For example one of the questions that should be asked about any numeric model is how well it 'back casts'
Again, something that wasn't part of college for me. To me, it's common sense. But I sure didn't pick that up at college.

You wouldn't report perpetual motion as straight news would you?
Nope. But once again, that was covered in high school.

In today's educational system (at least in America), I don't put stock in ANY sort of degree. Okay, maybe engineering, but only if followed by a P.E. exam. I've seen enough dumbasses with science degrees to know college is mostly about perseverance, not intelligence.

Re:Liberal Arts majors BS detectors are broken. (0)

Anonymous Coward | more than 7 years ago | (#18553803)

Liberal Arts majors BS detectors are broken.

I guess you think it's the height of good journalism to make an inane generalization like that one.
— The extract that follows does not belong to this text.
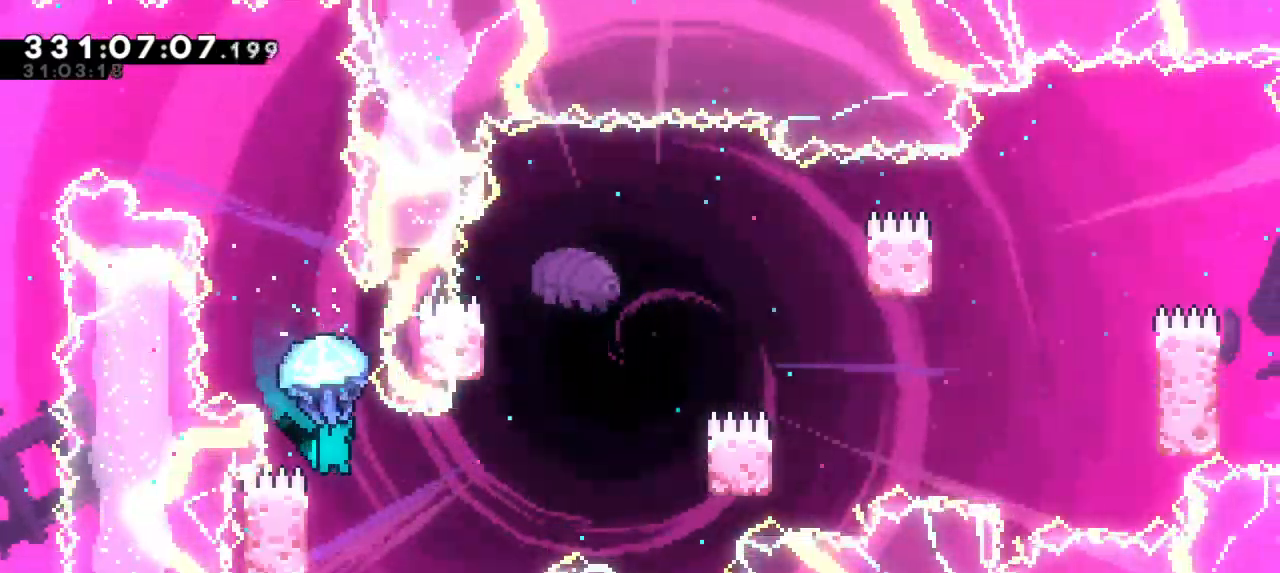
{"keys": ["grab", "left"], "events": [[267, "left", "down"]]}
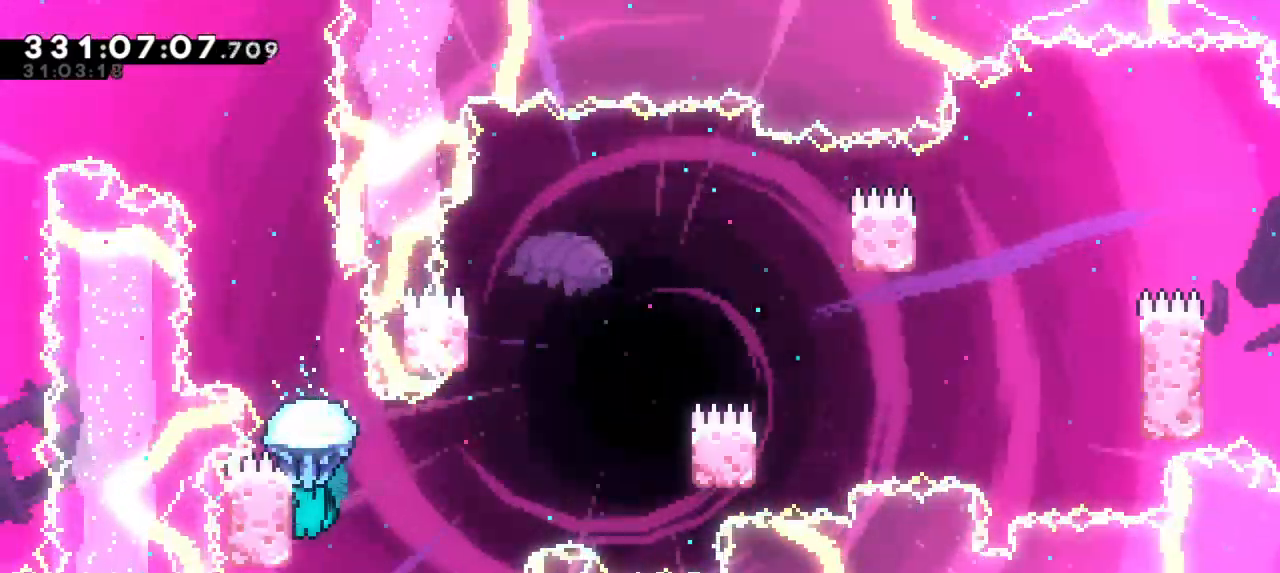
{"keys": ["grab", "jump2", "right"], "events": [[233, "jump2", "down"], [233, "right", "down"], [267, "left", "up"]]}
I was a Latin major and, aside from likely knowing a lot more about science than you, am also sufficiently educated in logic to avoid such a stupid mistake while allegedly arguing for the need for more depth in science.

Re:Recommended Reading (2, Insightful)

rasputin465 (1032646) | more than 7 years ago | (#18552735)

Perhaps I shouldn't snub those that are fighting the 'good fight'.

I agree we shouldn't snub the good guys, but at the same time, it wouldn't be the 'good fight' if we didn't subject everyone to criticism equally.

Re:Recommended Reading (1)

thrillseeker (518224) | more than 7 years ago | (#18553039)

it wouldn't be the 'good fight' if we didn't subject everyone to criticism equally. On Slashdot? You haven't seen the continuous over-the-top in-your-face guess-what-makes-the-accepted-submissions agenda here on the "news for nerds" site?

Re:Recommended Reading (0)

Anonymous Coward | more than 7 years ago | (#18554663)

I'm sorry, but that is stupid, for the simple reason that everyone is not deserving of equal criticism.

Re:Recommended Reading (5, Insightful)

nbauman (624611) | more than 7 years ago | (#18553219)

As much as I appreciate the work Mr. Mooney does, what precisely makes him credible to speak about science related topics? He has a B.A. in English, and I doubt very much that he has a fundamental grasp of the concepts he speaks of... Anyone care to share their thoughts on the subject?
That's a fair question that deserves a reasonable answer.

I read Mooney's book, and I read several of his articles. It was consistent with what I had been reading in Science, New Scientist, Scientific American, and Henry Waxman's documentation (which is where a lot of this comes from).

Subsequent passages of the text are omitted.